然要的是大权在握,就没可能不清除异己,但是,吴高忠一家不但没有被清算,反而青云直上,由不得她不怀疑,吴高忠,早就叛变了。
思及此,谢宛冬一阵心寒,除了吴高忠,究竟还有多少人背叛了俞氏!若不是这些卑劣无耻的人,俞氏怎么会落得个全族皆灭的下场!
而那个几乎救了她一命的三婶,却是仇人之女!
真真可悲,可笑!
可是,她们也该庆幸,如今回来的,是她俞姝,即使报仇,也祸不及妻儿。
许姨娘察觉到谢宛冬有些怪异的沉默,担心地问,“怎么了?”
谢宛冬抬起头时,还是那个乖巧懂事的少女,笑容有些腼腆,“我在想,三婶帮了这么大忙,我自己也该好好谢谢她的。”
许姨娘瞧了她一会儿,确是看不出半分端倪,仿佛刚才那一瞬的诡谲涌动只是她的错觉,不过想想也是,阿梅一贯惋惜自己的身世,又是因为这个被人羞辱而想不开,大抵是因为她提到了长公主而感慨命运的不公吧。可人这辈子,或许什么都能通过努力而去改变,唯独出身,确是无能为力,但愿阿梅早日看开,莫在出身一事上执念太深,反成了心魔。

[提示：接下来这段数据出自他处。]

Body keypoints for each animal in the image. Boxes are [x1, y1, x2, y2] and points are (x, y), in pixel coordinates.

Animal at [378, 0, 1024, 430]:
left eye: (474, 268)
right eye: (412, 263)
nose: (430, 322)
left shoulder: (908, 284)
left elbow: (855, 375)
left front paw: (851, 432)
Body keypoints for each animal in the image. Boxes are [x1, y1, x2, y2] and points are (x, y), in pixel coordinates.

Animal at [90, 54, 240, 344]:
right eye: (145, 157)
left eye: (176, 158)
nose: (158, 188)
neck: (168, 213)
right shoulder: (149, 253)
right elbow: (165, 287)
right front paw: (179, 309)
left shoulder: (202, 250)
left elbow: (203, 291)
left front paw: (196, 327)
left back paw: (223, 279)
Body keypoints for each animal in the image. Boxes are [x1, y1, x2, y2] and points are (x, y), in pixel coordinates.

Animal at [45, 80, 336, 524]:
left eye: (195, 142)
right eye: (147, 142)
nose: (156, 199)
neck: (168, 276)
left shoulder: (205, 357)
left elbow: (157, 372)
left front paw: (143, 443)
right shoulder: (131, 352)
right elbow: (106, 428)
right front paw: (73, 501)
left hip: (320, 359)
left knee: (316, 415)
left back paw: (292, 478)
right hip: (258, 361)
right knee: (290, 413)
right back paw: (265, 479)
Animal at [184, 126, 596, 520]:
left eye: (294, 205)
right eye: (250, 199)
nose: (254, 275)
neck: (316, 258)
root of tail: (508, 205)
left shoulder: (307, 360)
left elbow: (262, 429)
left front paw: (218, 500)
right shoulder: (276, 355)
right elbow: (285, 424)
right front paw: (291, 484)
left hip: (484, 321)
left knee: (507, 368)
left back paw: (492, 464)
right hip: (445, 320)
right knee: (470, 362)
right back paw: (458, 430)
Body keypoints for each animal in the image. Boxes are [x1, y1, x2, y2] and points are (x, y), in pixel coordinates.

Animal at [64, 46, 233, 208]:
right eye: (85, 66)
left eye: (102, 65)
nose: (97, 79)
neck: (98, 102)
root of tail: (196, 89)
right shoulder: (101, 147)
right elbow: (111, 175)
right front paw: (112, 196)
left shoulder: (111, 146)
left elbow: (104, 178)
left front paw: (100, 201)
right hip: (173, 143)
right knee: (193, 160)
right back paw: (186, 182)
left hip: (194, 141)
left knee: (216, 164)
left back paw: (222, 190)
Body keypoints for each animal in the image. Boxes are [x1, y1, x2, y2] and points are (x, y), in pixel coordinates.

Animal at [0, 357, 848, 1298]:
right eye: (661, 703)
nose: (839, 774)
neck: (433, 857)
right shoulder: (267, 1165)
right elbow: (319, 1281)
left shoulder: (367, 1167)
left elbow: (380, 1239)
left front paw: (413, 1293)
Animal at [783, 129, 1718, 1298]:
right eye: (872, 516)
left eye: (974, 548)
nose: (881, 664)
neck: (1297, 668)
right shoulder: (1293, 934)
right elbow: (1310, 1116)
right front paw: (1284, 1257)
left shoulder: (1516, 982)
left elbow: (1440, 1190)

既然谢宛冬不愿提,许姨娘就顺了她的意,“你有这个想法是好的,不过也别勉强自己,你现在最重要的呀,就是养好身子,你三婶那里,自有娘呢!”
“我知道了娘,放心吧。”
用过午饭,喝了药,谢宛冬又睡了一觉,醒过来时已经是半下午。
许姨娘仍然在做绣活,香雪在旁边帮忙,晴雪这人不知在哪,香雪见谢宛冬醒了,就叫荷露来给她换药。
荷露是个才十二岁的小丫头,额前留着厚厚的刘海,手冻得通红,粗的跟萝卜似的,却丝毫不影响她灵巧娴熟地拆下缠在谢宛冬手腕上的棉布,当初原主估计还是有些怕的,那道口子划的并不大也不深,现如今伤口已经结痂,就是沾了药膏瞧着有些可怖。
“伤口恢复的不错,估计两三天后就能落痂,到时候再用祛痕膏,用不了多长时间就能恢复如初了。”荷露开口说道,她的声音有些软糯,这样一本正经地说着话,神情却还挺严肃,瞧着,竟有几分反差的可爱。说完,她便帮谢宛冬敷药,细致又熟练,看的谢宛冬心头微动,努力在原主的记忆里搜寻了一圈,终于想起来,荷露曾经好像说过,她外婆是村里的医婆,她从小跟着外婆长大,耳濡目染的,也学了两分本事。
荷露又在伤口上缠好棉布,软着嗓音强调谢宛冬不要抓不要挠,莫沾水莫乱吃东西,谢宛冬想着原主素日里和这些丫鬟们相处和气,便点点她额头,“你这小丫头,原还比我小几岁,现在却是把我当小娃娃般不放心。”